Aliás, teriam sido esses “grupos especiais” que chegaram em Jufra, a 600 quilômetros ao sul de Trípoli, para abrir alguns antigos paióis do exército de Kad-dafi e levar para Misurada todos os tambores de “gás mostarda”, com os quais é possível preparar armas químicas.
Segundo o jornal Asarq Al-Awsat – publicado em Londres e ligado à monarquia saudita – o novo Parlamento Revolucionário de Trípoli (GNC) teria autorizado a realização de testes com armas químicas nos arredores da cidade de Mizda, a 160 quilômetros da capital Trípoli.
Se as revelações do jornal forem confirmadas pelos organismos da inteligência ocidental (CIA, M15, SDECE), o uso das armas químicas na guerra civil sem fim entre os dois governos da Líbia, poderá transformar-se em uma verdadeira hecatombe. Um contexto que torna cada vez mais imprópria uma possível intervenção de tropas da ONU.
Califado em Derna?
Tudo indica que a antiga milícia islâmica Ansar al Sharia, que, no passado ficou famosa por ter atacado o consulado dos EUA, em Bengazi, e morto a tiros todos os seus integrantes e o então embaixador estadunidense, Christopher Stevens, teria rompido com Al-Qaeda para se associar ao Estado Islâmico. De fato, o líder do EI, al Baghdadi, de Mossul, logo qualificou esse grupo “um integrante do EI”, legitimando assim o recém califado crido em Derma. Não é casual que o emir desse califado seja um miliciano, originário do Iêmen, que combateu na Síria nos batalhões do EI com o nome de guerra Abu al-Bara el Azdi.

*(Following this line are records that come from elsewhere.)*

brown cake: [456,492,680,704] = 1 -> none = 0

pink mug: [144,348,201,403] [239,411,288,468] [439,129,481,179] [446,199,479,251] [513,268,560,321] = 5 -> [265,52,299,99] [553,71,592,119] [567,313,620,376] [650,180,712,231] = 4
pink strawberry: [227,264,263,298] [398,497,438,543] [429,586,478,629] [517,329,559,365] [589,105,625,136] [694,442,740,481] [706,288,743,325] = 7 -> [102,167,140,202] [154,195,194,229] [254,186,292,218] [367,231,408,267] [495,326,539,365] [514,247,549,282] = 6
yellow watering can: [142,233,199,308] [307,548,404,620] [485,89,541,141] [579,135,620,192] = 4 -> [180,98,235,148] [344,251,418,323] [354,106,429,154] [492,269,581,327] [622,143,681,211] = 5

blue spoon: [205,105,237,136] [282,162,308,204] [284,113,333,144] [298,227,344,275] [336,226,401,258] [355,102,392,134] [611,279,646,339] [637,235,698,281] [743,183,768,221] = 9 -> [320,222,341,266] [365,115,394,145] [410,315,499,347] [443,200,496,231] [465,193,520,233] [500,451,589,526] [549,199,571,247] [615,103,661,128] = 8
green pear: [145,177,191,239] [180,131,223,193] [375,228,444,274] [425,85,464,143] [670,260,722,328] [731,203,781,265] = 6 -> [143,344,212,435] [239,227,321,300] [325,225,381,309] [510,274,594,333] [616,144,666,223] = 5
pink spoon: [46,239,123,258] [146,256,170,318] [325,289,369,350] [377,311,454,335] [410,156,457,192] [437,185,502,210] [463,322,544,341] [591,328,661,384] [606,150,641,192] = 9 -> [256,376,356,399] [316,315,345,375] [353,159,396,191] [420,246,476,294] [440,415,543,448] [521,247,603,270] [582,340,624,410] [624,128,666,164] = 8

O dito califado pode contar com o apoio e o “respeito” de outra poderosa milícia islâmica, chamada “Conselho da Shura dos Jovens Islâmicos”, que controla uma parte da costa nordeste do país. Segundo algumas informações os homens dessa milícia ganham milhares de dólares com o tráfego de vidas humanas, já que cada líbio ou africano que queria pegar uma barcaça para tentar chegar à Itália, devia pagar cotas de 3.000 até 5.000 euros. Cerca de 6.000 imigrantes foram embarcados nos últimos quatro meses dessas localidades.
Entretanto, a pergunta que mais circula nas salas das chancelarias europeias e, sobretudo, entre os membros do governo italiano – que nos últimos dez meses teve que socorrer 13.000 imigrantes no Mar Mediterrâneo –, é a seguinte: “Até quando as milícias líbias poderão suportar os custos e o peso das chacinas dessa guerra?”.
Ninguém pode e consegue dar uma resposta definitiva, visto que na Somália aconteceu um processo de desestabilização quase parecido ao da Líbia. É bom lembrar que na Somália houve duas intervenções militares – uma estadunidense e outra italiana – e ainda hoje o país continua dividido, refém dos grupos islâmicos que controlam muitas regiões do país e até bairros da capital Mogadíscio.
Por outro lado, a queda dos preços do petróleo acirrou ainda mais as tensões entre os contendentes líbios, visto que ficou evidente que, só quando houver ”Um Único” vencedor, é que será possível garantir a reconstrução do país e a administração dos lucros obtidos com a venda do petróleo e do gás. Infelizmente, esse princípio vai justificar as chacinas e os massacres que desde a “libertação em 2011” nunca acabaram.